La señora Jacinta tuvo un puesto de chucherías, de las de verdad, toda su vida. Desde las chufas hinchadas en agua, hasta las aceitunas en fuente de barro, o las manzanas de caramelo, pirulis y hasta regaliz de palo.

Pasar por esa esquina obligaba a volver la vista ante tan ricos manjares para niños y adultos, estimulados por esa mezcla de aromas a dulce y salado. En otoño sus castañas asadas provocaban colas y todos, al transitar por allí, nos sentíamos tentados de ponernos a la fila.

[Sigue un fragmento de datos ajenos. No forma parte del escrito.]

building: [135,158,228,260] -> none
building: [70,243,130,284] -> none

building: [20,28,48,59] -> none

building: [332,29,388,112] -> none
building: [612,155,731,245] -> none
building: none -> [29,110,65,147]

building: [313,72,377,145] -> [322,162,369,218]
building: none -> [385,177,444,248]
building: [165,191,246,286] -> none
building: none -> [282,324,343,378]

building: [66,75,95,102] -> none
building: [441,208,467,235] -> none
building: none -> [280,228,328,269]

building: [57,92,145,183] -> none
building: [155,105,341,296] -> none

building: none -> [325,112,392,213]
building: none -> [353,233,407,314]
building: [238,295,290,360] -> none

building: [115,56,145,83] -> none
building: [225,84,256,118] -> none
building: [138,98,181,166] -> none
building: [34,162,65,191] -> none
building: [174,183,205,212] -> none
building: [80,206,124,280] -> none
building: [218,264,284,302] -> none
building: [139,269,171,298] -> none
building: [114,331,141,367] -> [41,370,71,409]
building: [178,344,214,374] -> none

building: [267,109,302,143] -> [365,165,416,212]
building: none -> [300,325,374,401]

Un año la Parca no perdonó a la buena señora Jacinta y se la llevó de su puesto, sin avisar, dejando las manzanas a medio caramelizar entre sus dulces y salados compañeros de mostrador. Su quiosco de chapa estuvo una buena temporada cerrado hasta que el ayuntamiento, al no haber nadie interesado, lo levanto y se lo llevó. 

Hubo un reconocimiento en un pleno que se aprobó unánimemente, por una vez la persona estuvo por encima de las siglas políticas.  

En su honor colocaron un enorme macetero con un olivo y una placa recordando su querido puesto.

Aquí estuvo más de medio siglo el popular puesto de chucherías de nuestra querida señora Jacinta D.E.P. 1968.